Arnaud et Lancelot étaient des penseurs trop puissants pour ne pas apercevoir la correspondance étroite qui devrait exister entre l’écriture et la prononciation ; ils ont marqué fortement leur doctrine dans un premier chapitre de la Grammaire Générale : suivant eux il « auroit fallu observer quatre choses pour mettre l’usage des lettres en sa perfection (19) :

1° Que toute figure marquast quelque son, c’est à dire, qu’on n’écriuist rien qui ne se prononçast.

2° Que tout son fust marqué par vne figure, c’est à dire, qu’on ne prononçast rien qui ne fust écrit.

3° Que chaque figure ne marquast qu’vn son, ou simple, ou double. Car ce n’est pas contre la perfection de l’écriture qu’il y ait des lettres doubles, puis qu’elles la facilitent en l’abregeant.

4° Qu’vn mesme son ne fust point marqué par de differentes figures ».

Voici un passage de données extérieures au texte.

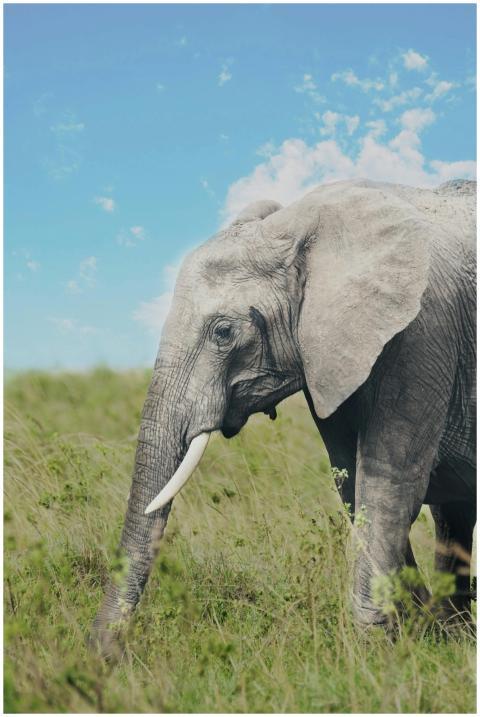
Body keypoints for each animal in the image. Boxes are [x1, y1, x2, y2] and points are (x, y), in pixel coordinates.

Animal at [91, 177, 476, 656]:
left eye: (223, 332)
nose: (106, 656)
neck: (298, 226)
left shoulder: (424, 330)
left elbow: (388, 483)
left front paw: (374, 648)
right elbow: (351, 482)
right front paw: (418, 630)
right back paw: (456, 628)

Toutefois, dans la pratique, les solitaires ne partagent pas les illusions des révolutionnaires, et ils considèrent une réforme générale comme utopique[1]. Ils accepteraient un programme assez large :

  1. « Quelques-vns se sont imaginez qu’ils pourroient corriger ce défaut dans les Langues vulgaires, en inuentant de nouueaux caracteres, comme a fait Ramus dans sa Grammaire pour la Langue Françoise, retranchant tous ceux qui ne se prononcent point, et écriuant chaque son par la lettre à qui cette prononciation est propre, comme en mettant vne s, au lieu du c, devant l’e et l’i. Mais ils deuoient considerer qu’outre que cela seroit souuent des-auantageux aux Langues vulgaires, pour les raisons que nous auons dites, ils tentoient vne chose impossible. Car il ne faut pas s’imaginer qu’il soit facile de faire changer à toute vne Nation tant de caracteres ausquels elle est accoustumée depuis long-temps, puis que l’Empereur Claude ne pût pas mesme venir à bout d’en introduire vn, qu’il vouloit mettre en vsage. Tout ce que l’on pourroit faire de plus raisonnable, seroit de retrancher les lettres qui ne seruẽt de rien ny à la prononciation, ny au sens, ny à l’analogie des Langues, comme on a déja commencé de faire, et conseruant celles qui sont vtiles, y mettre des petites marques qui fissent voir qu’elles ne se prononcent point, ou qui fissent connoistre les diuerses prononciations d’vne mesme lettre. Vn point au dedans ou au dessous de la lettre, pourroit seruir pour le premier vsage, comme temps. Le c, a déjà sa cedille, dont on pourroit se seruir deuant l’e, et deuant l’i, aussi bien que deuant les autres voyelles. Le g, dont la queuë ne seroit pas toute fermée, pourrait marquer le son qu’il a deuant l’e et deuant l’i. Ce qui ne soit dit que pour exemple » (Grammaire generale et raisonnée, p. 21-23).